There is an important connection between food and blessings
that comes up just a few verses later in the chapter: “V’achalta vsevata
uverachta…” (8:10), words many of us mumble through or race past on a regular
basis during Birkat Hamazon. “And you shall eat and you shall be
satisfied and you shall bless.” In a commentary based on the teachings of Rabbi
Joseph Soleveitchik was the following interesting insight (here abbreviated)
connected to this idea:
“The Shechinah, the Divine Presence, resides with us on
earth…we encounter the Shechinah continually. Yet God is not clearly revealed
to us; He is hidden from view: ‘Behold I come to you in a cloud’ (Shemos 19:9)
…The obscuring cloud takes on any number of guises. For the physicist, the
cloud is mathematics. For the biologist, the cloud is chemical reaction (etc.)

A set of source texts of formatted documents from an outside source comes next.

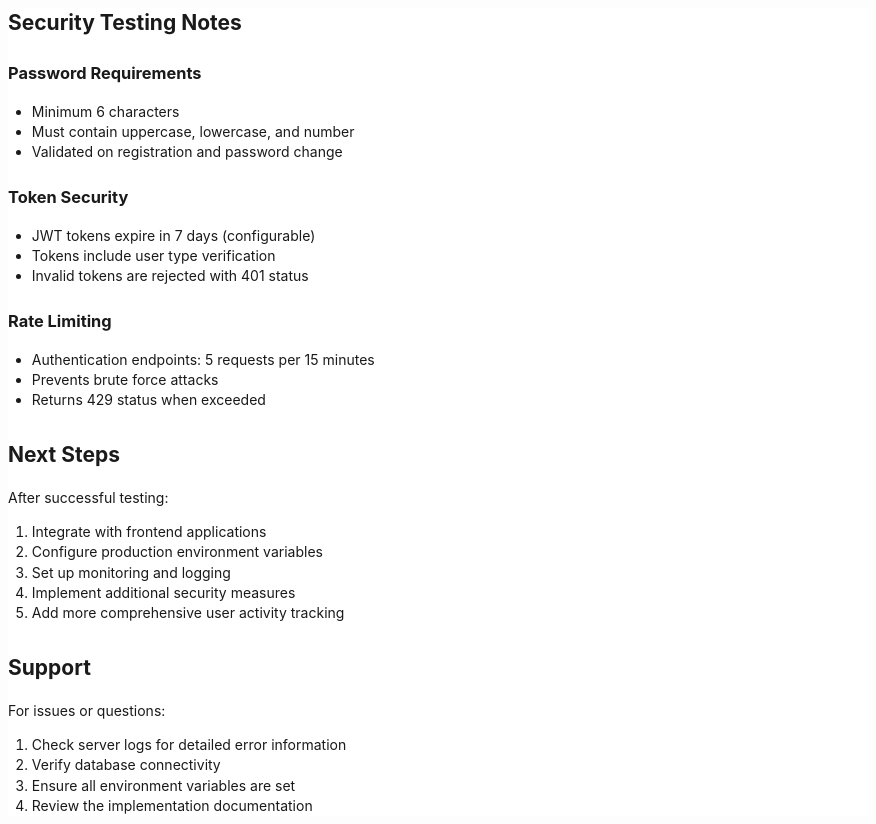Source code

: ## Security Testing Notes

### Password Requirements
- Minimum 6 characters
- Must contain uppercase, lowercase, and number
- Validated on registration and password change

### Token Security
- JWT tokens expire in 7 days (configurable)
- Tokens include user type verification
- Invalid tokens are rejected with 401 status

### Rate Limiting
- Authentication endpoints: 5 requests per 15 minutes
- Prevents brute force attacks
- Returns 429 status when exceeded

## Next Steps

After successful testing:
1. Integrate with frontend applications
2. Configure production environment variables
3. Set up monitoring and logging
4. Implement additional security measures
5. Add more comprehensive user activity tracking

## Support

For issues or questions:
1. Check server logs for detailed error information
2. Verify database connectivity
3. Ensure all environment variables are set
4. Review the implementation documentation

….The cloud is any manifestation of nature or man that promotes the illusion
that the world operates automatically, concealing the reality that God is
responsible for all that occurs on earth…When one recites a bracha, he
in essence is saying ‘Master of the Universe, You are hidden behind a cloud; no
one sees you. Yet, as I drink this glass of water [or eat the Beyond Burger], I
reveal Your presence. The very fact that I can eat that my body absorbs food,
that I can digest…Through this recognition I am removing the obscuring cloud.”
The job of removing the cloud is never ending because human
nature and modern society constantly pull the obscuring cloud back over our
eyes. Nehama Leibowitz beautifully stated the lesson God was trying to provide:
“Just as your progress in the wilderness was only made possible through visible
miracles, so your existence in ‘the wilderness of this world’ with its
ever-present serpents and scorpions is only possible through hidden miracles.
Though in place of water from the rock of flint and the manna of heaven there
will be here underground water, springs, rain and bread from the ground, the latter
too are heavenly gifts originating in His bounty and not the product of ‘my
power and the might of my hand.’”
Cellular agriculture is now being used to try to create
meat, dairy, eggs, coffee, and even whisky. As what was once science fiction
becomes part of our reality, the pressure of the cloud hindering our ability to
perceive the Shechinah will probably grow stronger (until the light of Mashiach
blasts it to smithereens!). Being a
person of faith is becoming an exception where once, even superficially, it was
the norm.
It is all the more important, therefore, that Bnai Yisrael
remember the manna. We must eat and be satisfied and bless. We might even eat
and be satisfied and bless a “cheeseburger” that really did once seem
impossible! Bnai Yisrael need not hesitate to accept new science as long as the
ultimate credit is given to the Creator of All Things.
Bibliography
Hirsch, Rabbi Samsom Raphael. The Pentateuch: Volume V
Deuteronomy. Translated by Isaac Levy, Judaica Press, LTD, 1999.
Leibowitz, Nehama. Studies in Devarim. Translated by
Aryeh Newman, The World Zionist Organization, 1980.
Soleveitchik, Rabbi Joseph B. Chumash Mesoras Harav:
Sefer Devarim. Compiled and edited by Dr. Arnold Lustiger. OUPress, 2018.